Assigned task 1:
Copy the train arrival times excerpt verbatim, reproducing every line as given.
Assigned task 2:
In the rows, between the line containing "Considering the silver" and the end of the rows, inclusive, replace "red painted curb" with "gray stone curb" and leave everything else unchanged. Return only those lines.

Source extract:

BEGIN

To solve this problem, utilize tools from the `datetime` module to 'fix' the original timestamps, and complete the `fix_times` function to process the original list created in __A1__ and using the `datetime` module to infer AM/PM information, and hence, the precise dates/times. The function then should output these new arrival times, the destination, and lateness information as usual in a sorted list.

\[__HINT:__ Use the current system time and the fact that the schedule information only contains trains arriving in the next few hours to fix the AM/PM problem.\]

In [20]:
from datetime import datetime
def fix_times(trains, access_time):
    trains_24_hour = []
    access_hour = access_time.hour if access_time.hour else 12  # 'fix' zero times
    access_date = access_time.strftime("%m/%d/%Y")

END

Records to use:
BEGIN

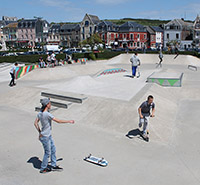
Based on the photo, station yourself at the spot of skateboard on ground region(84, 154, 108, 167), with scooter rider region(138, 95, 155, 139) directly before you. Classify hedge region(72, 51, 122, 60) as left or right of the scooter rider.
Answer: left

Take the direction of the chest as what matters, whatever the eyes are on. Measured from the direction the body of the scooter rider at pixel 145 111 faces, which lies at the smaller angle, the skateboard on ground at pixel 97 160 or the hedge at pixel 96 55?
the skateboard on ground

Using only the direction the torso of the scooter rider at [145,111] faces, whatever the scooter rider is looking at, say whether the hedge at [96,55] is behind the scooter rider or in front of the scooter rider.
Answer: behind

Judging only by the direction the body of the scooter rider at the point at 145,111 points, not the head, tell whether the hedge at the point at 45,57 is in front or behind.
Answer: behind
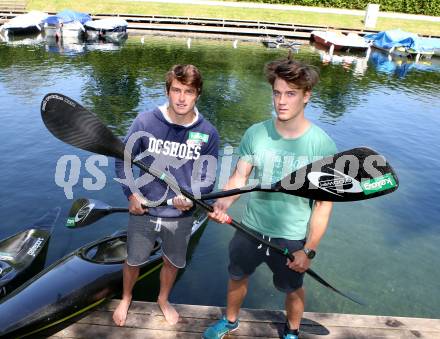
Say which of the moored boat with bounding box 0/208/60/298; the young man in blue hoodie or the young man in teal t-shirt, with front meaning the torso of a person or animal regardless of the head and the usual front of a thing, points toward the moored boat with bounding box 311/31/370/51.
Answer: the moored boat with bounding box 0/208/60/298

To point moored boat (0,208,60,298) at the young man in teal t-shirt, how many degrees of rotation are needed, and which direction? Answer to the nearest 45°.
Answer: approximately 90° to its right

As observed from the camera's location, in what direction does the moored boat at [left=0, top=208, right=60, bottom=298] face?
facing away from the viewer and to the right of the viewer

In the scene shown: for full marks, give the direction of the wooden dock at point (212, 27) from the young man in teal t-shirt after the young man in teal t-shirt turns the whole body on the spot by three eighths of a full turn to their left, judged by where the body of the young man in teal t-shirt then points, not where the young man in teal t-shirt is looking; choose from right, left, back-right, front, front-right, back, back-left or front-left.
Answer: left

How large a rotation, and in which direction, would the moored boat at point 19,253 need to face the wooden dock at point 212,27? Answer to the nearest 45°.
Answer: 0° — it already faces it

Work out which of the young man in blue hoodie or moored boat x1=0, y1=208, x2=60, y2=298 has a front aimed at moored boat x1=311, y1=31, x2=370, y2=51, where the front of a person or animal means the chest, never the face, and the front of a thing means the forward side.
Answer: moored boat x1=0, y1=208, x2=60, y2=298

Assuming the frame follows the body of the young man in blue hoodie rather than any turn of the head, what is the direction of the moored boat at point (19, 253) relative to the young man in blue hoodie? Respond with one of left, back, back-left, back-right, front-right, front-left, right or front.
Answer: back-right

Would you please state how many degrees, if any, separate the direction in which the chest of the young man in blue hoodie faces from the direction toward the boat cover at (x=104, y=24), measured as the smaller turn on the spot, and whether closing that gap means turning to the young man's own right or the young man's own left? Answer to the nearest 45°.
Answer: approximately 180°

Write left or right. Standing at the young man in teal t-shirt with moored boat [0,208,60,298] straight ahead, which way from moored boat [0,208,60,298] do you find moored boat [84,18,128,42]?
right
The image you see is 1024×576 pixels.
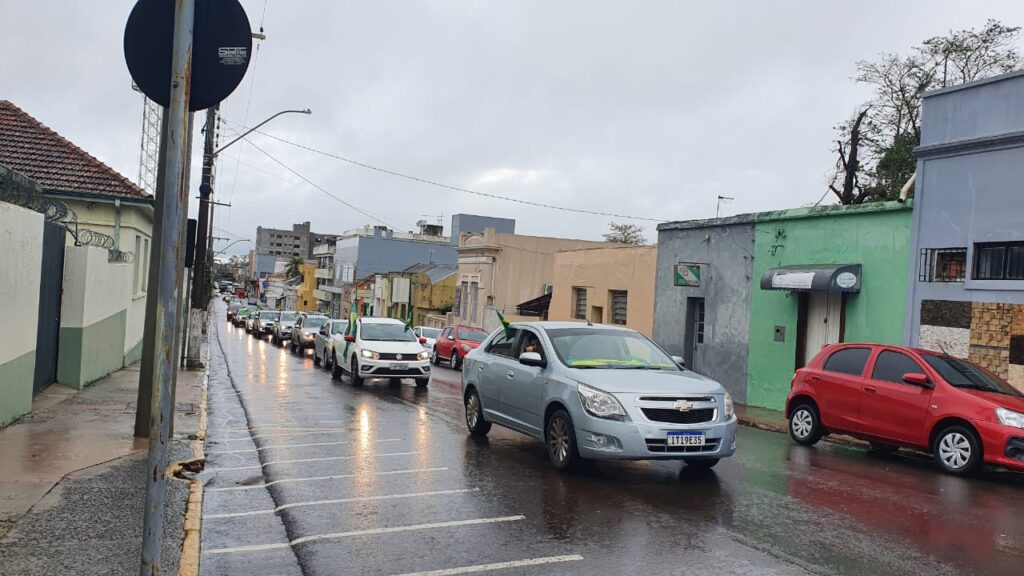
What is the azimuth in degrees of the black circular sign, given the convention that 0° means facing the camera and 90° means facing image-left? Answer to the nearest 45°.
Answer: approximately 180°

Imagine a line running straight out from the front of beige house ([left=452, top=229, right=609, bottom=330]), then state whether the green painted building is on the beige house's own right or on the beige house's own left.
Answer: on the beige house's own left

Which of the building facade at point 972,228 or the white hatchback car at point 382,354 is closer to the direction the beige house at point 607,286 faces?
the white hatchback car

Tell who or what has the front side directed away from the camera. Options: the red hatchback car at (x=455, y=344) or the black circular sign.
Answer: the black circular sign

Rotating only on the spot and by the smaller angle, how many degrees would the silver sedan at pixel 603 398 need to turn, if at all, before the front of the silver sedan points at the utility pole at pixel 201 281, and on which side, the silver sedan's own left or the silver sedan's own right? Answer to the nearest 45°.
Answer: approximately 180°

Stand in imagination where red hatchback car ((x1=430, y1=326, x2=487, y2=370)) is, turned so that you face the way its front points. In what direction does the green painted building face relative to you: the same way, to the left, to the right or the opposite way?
to the right

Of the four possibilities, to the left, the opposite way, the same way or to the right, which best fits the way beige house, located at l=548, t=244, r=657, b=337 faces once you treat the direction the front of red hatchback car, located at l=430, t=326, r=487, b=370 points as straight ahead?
to the right

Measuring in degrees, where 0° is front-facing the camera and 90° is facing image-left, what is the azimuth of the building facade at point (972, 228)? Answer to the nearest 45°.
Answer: approximately 45°

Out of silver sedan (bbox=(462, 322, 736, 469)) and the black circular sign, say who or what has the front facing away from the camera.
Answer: the black circular sign

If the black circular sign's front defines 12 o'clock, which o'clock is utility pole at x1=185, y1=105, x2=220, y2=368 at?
The utility pole is roughly at 12 o'clock from the black circular sign.

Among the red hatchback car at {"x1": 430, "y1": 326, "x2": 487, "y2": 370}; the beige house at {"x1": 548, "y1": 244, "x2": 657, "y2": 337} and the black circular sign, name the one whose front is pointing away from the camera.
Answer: the black circular sign

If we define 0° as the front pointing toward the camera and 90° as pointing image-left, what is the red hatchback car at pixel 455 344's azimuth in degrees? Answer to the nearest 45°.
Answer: approximately 315°

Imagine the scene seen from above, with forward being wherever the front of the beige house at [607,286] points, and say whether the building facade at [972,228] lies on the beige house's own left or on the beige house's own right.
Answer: on the beige house's own left

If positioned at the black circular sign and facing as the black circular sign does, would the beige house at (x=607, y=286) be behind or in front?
in front
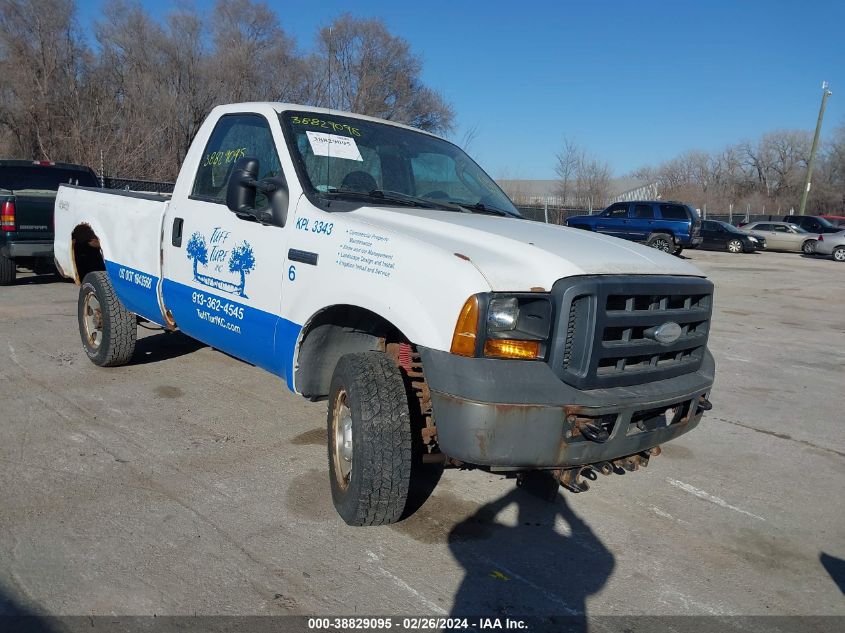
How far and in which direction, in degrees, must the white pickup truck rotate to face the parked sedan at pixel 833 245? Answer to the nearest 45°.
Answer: approximately 90° to its left

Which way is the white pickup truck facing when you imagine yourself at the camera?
facing the viewer and to the right of the viewer

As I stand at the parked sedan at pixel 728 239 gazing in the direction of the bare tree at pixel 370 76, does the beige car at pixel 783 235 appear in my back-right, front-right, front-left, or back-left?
back-right

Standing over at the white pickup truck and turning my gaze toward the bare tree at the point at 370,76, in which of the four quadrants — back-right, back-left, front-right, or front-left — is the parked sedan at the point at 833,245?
front-right

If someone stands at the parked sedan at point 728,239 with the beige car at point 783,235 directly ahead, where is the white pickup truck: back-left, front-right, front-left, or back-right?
back-right

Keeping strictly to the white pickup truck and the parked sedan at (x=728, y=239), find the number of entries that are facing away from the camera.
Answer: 0

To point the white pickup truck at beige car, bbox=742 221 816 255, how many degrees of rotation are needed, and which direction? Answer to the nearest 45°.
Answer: approximately 90° to its left

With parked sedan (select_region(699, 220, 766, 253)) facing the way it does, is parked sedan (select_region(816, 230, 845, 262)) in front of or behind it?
in front

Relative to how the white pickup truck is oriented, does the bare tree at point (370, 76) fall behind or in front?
behind

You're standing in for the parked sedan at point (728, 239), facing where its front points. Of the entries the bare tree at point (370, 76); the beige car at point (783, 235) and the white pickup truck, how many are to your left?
1
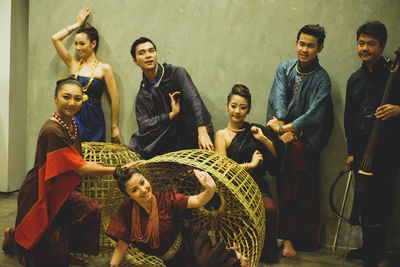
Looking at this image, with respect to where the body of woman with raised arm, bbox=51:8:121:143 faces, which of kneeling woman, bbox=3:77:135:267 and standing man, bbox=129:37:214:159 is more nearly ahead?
the kneeling woman

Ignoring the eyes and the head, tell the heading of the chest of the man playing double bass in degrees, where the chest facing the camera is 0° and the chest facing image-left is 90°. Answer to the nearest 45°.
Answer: approximately 45°

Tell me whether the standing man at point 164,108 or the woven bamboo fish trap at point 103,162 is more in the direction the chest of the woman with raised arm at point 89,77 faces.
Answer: the woven bamboo fish trap

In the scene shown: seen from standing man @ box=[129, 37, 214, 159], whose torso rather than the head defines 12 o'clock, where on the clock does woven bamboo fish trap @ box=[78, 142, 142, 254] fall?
The woven bamboo fish trap is roughly at 2 o'clock from the standing man.

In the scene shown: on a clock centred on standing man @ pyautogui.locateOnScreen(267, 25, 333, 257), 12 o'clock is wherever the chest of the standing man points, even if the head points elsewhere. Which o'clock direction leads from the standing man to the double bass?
The double bass is roughly at 9 o'clock from the standing man.

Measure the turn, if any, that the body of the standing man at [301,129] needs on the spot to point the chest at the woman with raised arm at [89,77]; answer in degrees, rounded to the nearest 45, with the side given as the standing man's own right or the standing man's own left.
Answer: approximately 45° to the standing man's own right

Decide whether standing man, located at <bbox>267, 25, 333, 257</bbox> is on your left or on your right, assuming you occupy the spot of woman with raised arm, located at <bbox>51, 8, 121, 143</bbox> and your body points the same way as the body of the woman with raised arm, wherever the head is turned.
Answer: on your left

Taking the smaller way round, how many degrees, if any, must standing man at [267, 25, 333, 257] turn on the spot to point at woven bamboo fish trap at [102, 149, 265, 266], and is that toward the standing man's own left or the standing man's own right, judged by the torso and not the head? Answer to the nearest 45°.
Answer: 0° — they already face it

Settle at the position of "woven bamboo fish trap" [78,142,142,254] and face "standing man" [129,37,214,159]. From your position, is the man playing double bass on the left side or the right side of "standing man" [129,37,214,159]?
right
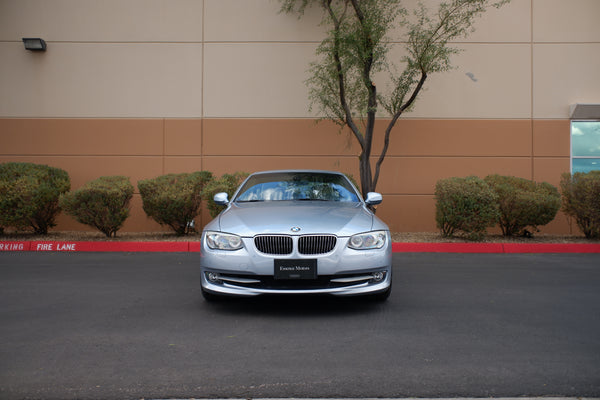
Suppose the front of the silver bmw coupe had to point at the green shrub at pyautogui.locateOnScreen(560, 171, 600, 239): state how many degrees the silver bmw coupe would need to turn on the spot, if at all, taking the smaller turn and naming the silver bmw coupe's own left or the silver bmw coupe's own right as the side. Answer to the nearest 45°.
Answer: approximately 135° to the silver bmw coupe's own left

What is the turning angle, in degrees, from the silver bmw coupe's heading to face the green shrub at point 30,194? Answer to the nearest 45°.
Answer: approximately 135° to its right

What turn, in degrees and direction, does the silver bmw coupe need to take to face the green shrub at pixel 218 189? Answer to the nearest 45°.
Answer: approximately 180°

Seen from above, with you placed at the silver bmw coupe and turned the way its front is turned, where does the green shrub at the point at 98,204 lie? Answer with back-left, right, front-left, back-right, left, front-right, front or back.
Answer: back-right

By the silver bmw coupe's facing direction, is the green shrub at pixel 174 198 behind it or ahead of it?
behind

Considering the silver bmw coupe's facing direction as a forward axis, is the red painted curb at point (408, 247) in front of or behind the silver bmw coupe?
behind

END

Exercise answer 1:
To solve this problem, utilize tools from the `datetime` module to 'fix' the original timestamps, and complete the `fix_times` function to process the original list created in __A1__ and using the `datetime` module to infer AM/PM information, and hence, the precise dates/times. The function then should output these new arrival times, the destination, and lateness information as usual in a sorted list.

\[__HINT:__ Use the current system time and the fact that the schedule information only contains trains arriving in the next few hours to fix the AM/PM problem.\]

In [20]:
from datetime import datetime
def fix_times(trains, access_time):
    trains_24_hour = []
    access_hour = access_time.hour if access_time.hour else 12  # 'fix' zero times
    access_date = access_time.strftime("%m/%d/%Y")

Exercise answer 2:
Considering the silver bmw coupe's facing direction as a forward axis, is the gray stone curb at point (408, 247) in front of or behind the silver bmw coupe?
behind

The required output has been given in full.